Each vector is stored with metadata for filtered queries:

FieldTypeExample
site_idint42
namestring"ScentLok Retail"
urlstring"https://scentlok.com"
platformstring"WordPress"
serverstring"WPEngine"
organizationstring"Nexus Outdoors"
tierstring"Premium"
ecommercebooleantrue
sslbooleantrue
indexedbooleantrue
debugbooleanfalse
plugin_countint34
archivedbooleanfalse
last_updatestring"2025-05-04T08:00:00Z"

AJAX Endpoints

Test Connection

jQuery.post(ajaxurl, {
action: 'pinecone_test_connection',
nonce: sumaManagement.nonce
}, function(response) {
// response.data = { connected: true, index: 'rhino-tickets', stats: {...} }
});

Sync All Sites

Triggers full vectorization of all active sites:

jQuery.post(ajaxurl, {
action: 'pinecone_sync_all',
nonce: sumaManagement.nonce
}, function(response) {
// response.data = { synced: 52, failed: 1, errors: [...] }
});
note

Full sync processes all active sites sequentially.
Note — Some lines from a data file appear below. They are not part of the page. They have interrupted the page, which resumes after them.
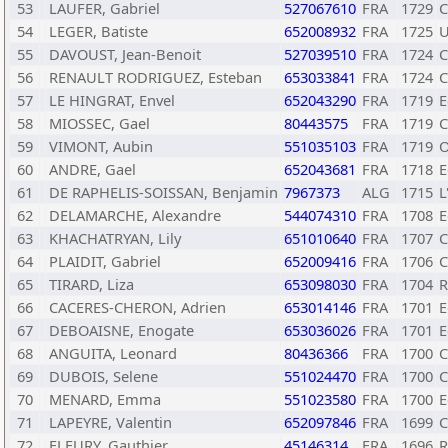
53
LAUFER, Gabriel
527067610
FRA
1729
C
54
LEGER, Batiste
652008932
FRA
1725
U
55
DAVOUST, Jean-Benoit
527039510
FRA
1724
C
56
RENAULT RODRIGUEZ, Esteban
653033841
FRA
1724
C
57
LE HINGRAT, Envel
652043290
FRA
1719
E
58
MIOSSEC, Gael
80443575
FRA
1719
C
59
VIMONT, Aubin
551035103
FRA
1719
O
60
ANDRE, Gael
652043681
FRA
1718
E
61
DE RAPHELIS-SOISSAN, Benjamin
7967373
ALG
1715
L
62
DELAMARCHE, Alexandre
544074310
FRA
1708
E
63
KHACHATRYAN, Lily
651010640
FRA
1707
C
64
PLAIDIT, Gabriel
652009416
FRA
1706
C
65
TIRARD, Liza
653098030
FRA
1704
R
66
CACERES-CHERON, Adrien
653014146
FRA
1701
E
67
DEBOAISNE, Enogate
653036026
FRA
1701
E
68
ANGUITA, Leonard
80436366
FRA
1700
C
69
DUBOIS, Selene
551024470
FRA
1700
C
70
MENARD, Emma
551023580
FRA
1700
E
71
LAPEYRE, Valentin
652097846
FRA
1699
C
72
FLEURY, Gauthier
45146314
FRA
1696
R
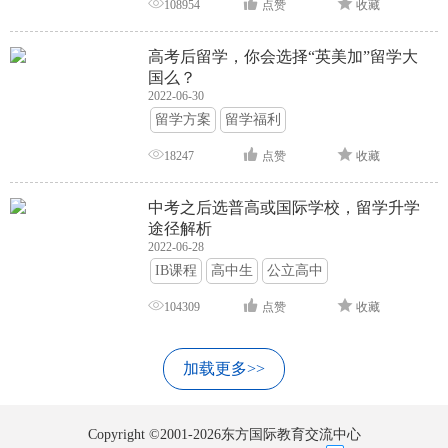
108954
点赞
收藏
高考后留学，你会选择“英美加”留学大
国么？
2022-06-30
留学方案
留学福利
18247
点赞
收藏
中考之后选普高或国际学校，留学升学
途径解析
2022-06-28
IB课程
高中生
公立高中
104309
点赞
收藏
加载更多>>
Copyright ©2001-2026东方国际教育交流中心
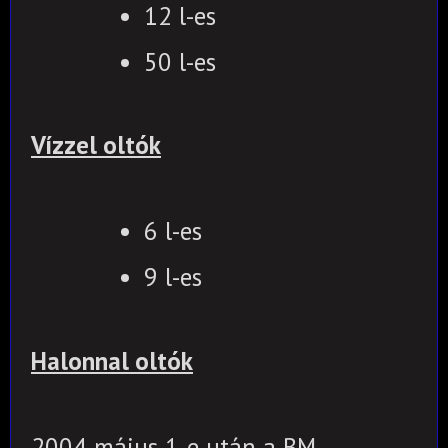
12 l-es
50 l-es
Vízzel oltók
6 l-es
9 l-es
Halonnal oltók
2004 május 1-e után a BM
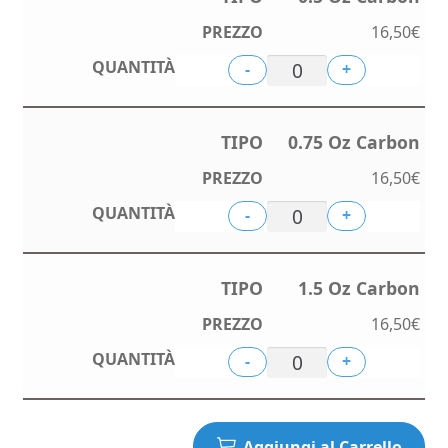
16,50
€
-
+
0.75 Oz Carbon
16,50
€
-
+
1.5 Oz Carbon
16,50
€
-
+
Aggiungi al Carrello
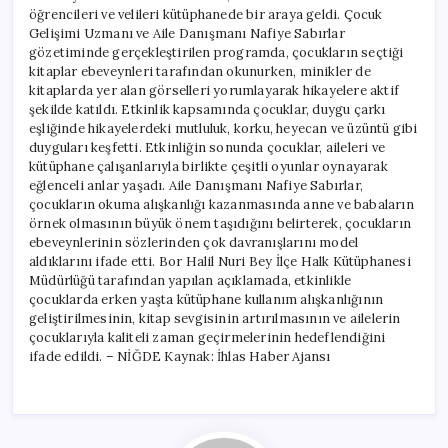
öğrencileri ve velileri kütüphanede bir araya geldi. Çocuk
Gelişimi Uzmanı ve Aile Danışmanı Nafiye Sabırlar
gözetiminde gerçekleştirilen programda, çocukların seçtiği
kitaplar ebeveynleri tarafından okunurken, minikler de
kitaplarda yer alan görselleri yorumlayarak hikayelere aktif
şekilde katıldı. Etkinlik kapsamında çocuklar, duygu çarkı
eşliğinde hikayelerdeki mutluluk, korku, heyecan ve üzüntü gibi
duyguları keşfetti. Etkinliğin sonunda çocuklar, aileleri ve
kütüphane çalışanlarıyla birlikte çeşitli oyunlar oynayarak
eğlenceli anlar yaşadı. Aile Danışmanı Nafiye Sabırlar,
çocukların okuma alışkanlığı kazanmasında anne ve babaların
örnek olmasının büyük önem taşıdığını belirterek, çocukların
ebeveynlerinin sözlerinden çok davranışlarını model
aldıklarını ifade etti. Bor Halil Nuri Bey İlçe Halk Kütüphanesi
Müdürlüğü tarafından yapılan açıklamada, etkinlikle
çocuklarda erken yaşta kütüphane kullanım alışkanlığının
geliştirilmesinin, kitap sevgisinin artırılmasının ve ailelerin
çocuklarıyla kaliteli zaman geçirmelerinin hedeflendiğini
ifade edildi. – NİĞDE Kaynak: İhlas Haber Ajansı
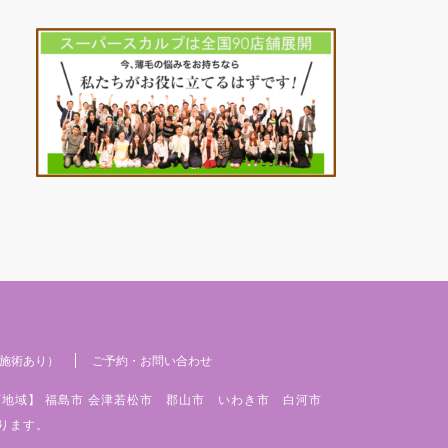
施術あり）
ご予約・お問い合わせ
店地域】 福島市 会津若松市 郡山市 いわき市 白河市
ります。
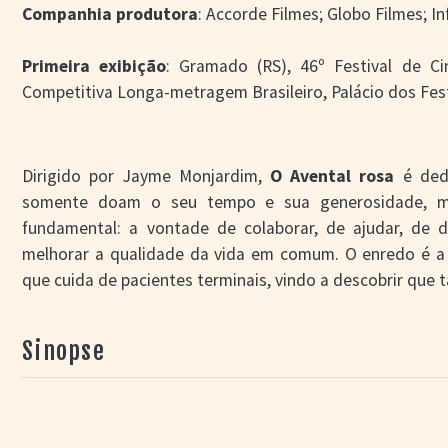
Companhia produtora
: Accorde Filmes; Globo Filmes; In
Primeira exibição
: Gramado (RS), 46º Festival de 
Competitiva Longa-metragem Brasileiro, Palácio dos Fest
Dirigido por Jayme Monjardim,
O Avental rosa
é ded
somente doam o seu tempo e sua generosidade, 
fundamental: a vontade de colaborar, de ajudar, de div
melhorar a qualidade da vida em comum. O enredo é a 
que cuida de pacientes terminais, vindo a descobrir que
Sinopse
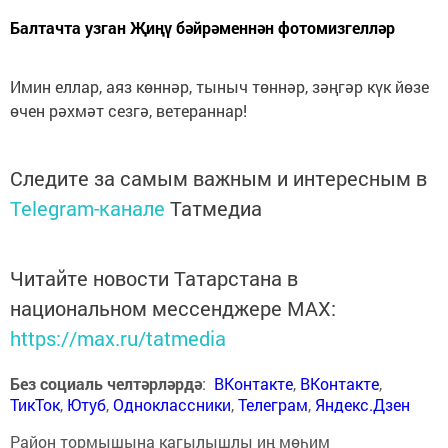
Балтачта узган Җиңү бәйрәменнән фотомизгелләр
Имин еллар, аяз көннәр, тыныч төннәр, зәңгәр күк йөзе
өчен рәхмәт сезгә, ветераннар!
Следите за самым важным и интересным в
Telegram-канале
Татмедиа
Читайте новости Татарстана в
национальном мессенджере MАХ:
https://max.ru/tatmedia
Без социаль челтәрләрдә
:
ВКонтакте
,
ВКонтакте
,
ТикТок
,
Ютуб
,
Одноклассники
,
Телеграм
,
Яндекс.Дзен
Район тормышына кагылышлы иң мөһим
With 50+ sites, this takes several minutes due to embedding API calls.

Sync Single Site

jQuery.post(ajaxurl, {
action: 'pinecone_sync_site',
nonce: sumaManagement.nonce,
site_id: 42
}, function(response) {
// response.data = { success: true, vector_id: 'site_42' }
});

Get Stats

jQuery.post(ajaxurl, {
action: 'pinecone_get_stats',
nonce: sumaManagement.nonce
}, function(response) {
// response.data = { total_vectors: 52, namespace: 'manage-rhinogroup', dimension: 768 }
});

Settings (WordPress Options)

OptionDefaultDescription
suma_pinecone_api_keyPinecone API key
suma_pinecone_hostIndex host URL (e.g., rhino-tickets-xxx.svc.aped-xxxx.pinecone.io)
suma_pinecone_namespacemanage-rhinogroupVector namespace
suma_pinecone_auto_sync1Auto-sync on site updates
suma_pinecone_gemini_keyGemini API key (falls back to suma-gemini key)

Pinecone Settings Page

Located at Suma Management → Pinecone Settings in WP Admin.

Features:

  • API key and host configuration
  • Auto-sync toggle
  • Test connection button (live connectivity check)
  • Sync all button (with progress indicator)
  • Stats display (vector count, namespace info)
  • Individual site sync (from site detail page)

Querying Vectors

While the management plugin handles upserting, vector queries are typically made from other systems (e.g., the AI assistant in osTicket):

# Example: Query from external system
import pinecone

index = pinecone.Index("rhino-tickets")
results = index.query(
namespace="manage-rhinogroup",
vector=embedding,
top_k=5,
include_metadata=True
)

Troubleshooting

Vectors Not Updating

  1. Check suma_pinecone_auto_sync is set to 1
  2. Verify suma_site_updated hook is firing (check debug.log)
  3. Test API key with "Test Connection" button
  4. Ensure Gemini API key is valid and has quota

Embedding Failures

  1. Check Gemini API rate limits (may need delays for bulk sync)
  2. Verify text content isn't empty (site must have data)
  3. Check wp-content/debug.log for API error responses

Dimension Mismatch

The index expects 768-dimensional vectors. If switching embedding models, ensure the new model also produces 768 dimensions or recreate the index.